結論 本件審判の請求は、成り立たない。 
理由 1.手続の経緯・本願発明
本願は、平成15年4月4日の出願であって、平成18年6月8日に拒絶査定がなされ、同年7月12日にこれに対する審判請求がなされ、平成20年4月7日付けで当審における拒絶理由が通知され、同年6月9日付けで手続補正がされたものであり、その発明は、上記の手続補正(以下、「当審補正」という。)により補正された明細書の特許請求の範囲の請求項1?6に記載された事項により特定されるとおりのものと認められるところ、請求項1に係る発明は以下に示すとおりのものと認められる。
「銅(Cu),ニッケル(Ni),チタン(Ti),鉄(Fe)およびクロム(Cr)からなる群のうちの少なくとも1種により構成された集電体と、
この集電体に設けられたケイ素(Si)またはゲルマニウム(Ge)の単体および化合物からなる群のうちの少なくとも1種により構成された活物質層と、
この活物質層の表面の一部に設けられ、ニッケルからなり300nm以上600nm以下の厚みを有する薄膜層と
を備えたことを特徴とする電極。」
(以下、この請求項1に係る発明を「本願発明」という。)

2.当審拒絶理由の概要
当審における拒絶理由の概要は、本願の当審補正前の請求項1?11に係る発明はその出願前日本国内又は外国において頒布された刊行物1,2に基いてその出願前にその発明の属する技術の分野における通常の知識を有する者が容易に発明をすることができたものであるから、特許法第29条第2項の規定により特許を受けることができないというものである。

3.刊行物の記載事項
当審拒絶理由に刊行物1として引用した特開2002-289178号公報には、以下の記載がされている。
[1-a]「Liと合金化しない金属からなる集電体層の上に、Liと合金化する金属からなる活物質層が設けられたリチウム二次電池用電極において、前記活物質層の前記集電体層と反対側の面の上に、Liと合金化しない金属からなる表面被覆層またはLiと合金化しない金属とLiと合金化する金属との合金からなる表面被覆層が設けられていることを特徴とするリチウム二次電池用電極。」(特許請求の範囲の請求項1)
[1-b]「本発明においては、Liと合金化しない金属を含む表面被覆層が活物質層の上に設けられているので、活物質層の表面と電解液との反応をこの表面被覆層により抑制することができる。この結果、活物質層表面の劣化を抑制することができ、充放電サイクル特性を向上させることができる。」(【0008】)

演習課題
1. 抜粋本文に記された本願発明について、集電体を構成し得る金属を一つ残らず挙げてください。
2. 抜粋本文の「(以下、この請求項1に係る発明を「本願発明」という。)」から「は、以下の記載がされている。」までを、一字も変えずに書き写してください。

データ抜粋
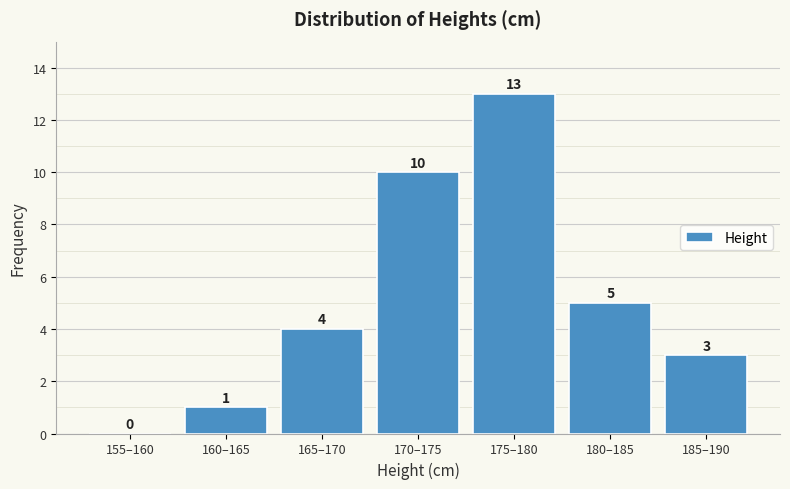

Reading left to right, extract all data points from this chart.

155–160=0	160–165=1	165–170=4	170–175=10	175–180=13	180–185=5	185–190=3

解答
1. 銅(Cu)、ニッケル(Ni)、チタン(Ti)、鉄(Fe)、クロム(Cr)

2.
(以下、この請求項1に係る発明を「本願発明」という。)

2.当審拒絶理由の概要
当審における拒絶理由の概要は、本願の当審補正前の請求項1?11に係る発明はその出願前日本国内又は外国において頒布された刊行物1,2に基いてその出願前にその発明の属する技術の分野における通常の知識を有する者が容易に発明をすることができたものであるから、特許法第29条第2項の規定により特許を受けることができないというものである。

3.刊行物の記載事項
当審拒絶理由に刊行物1として引用した特開2002-289178号公報には、以下の記載がされている。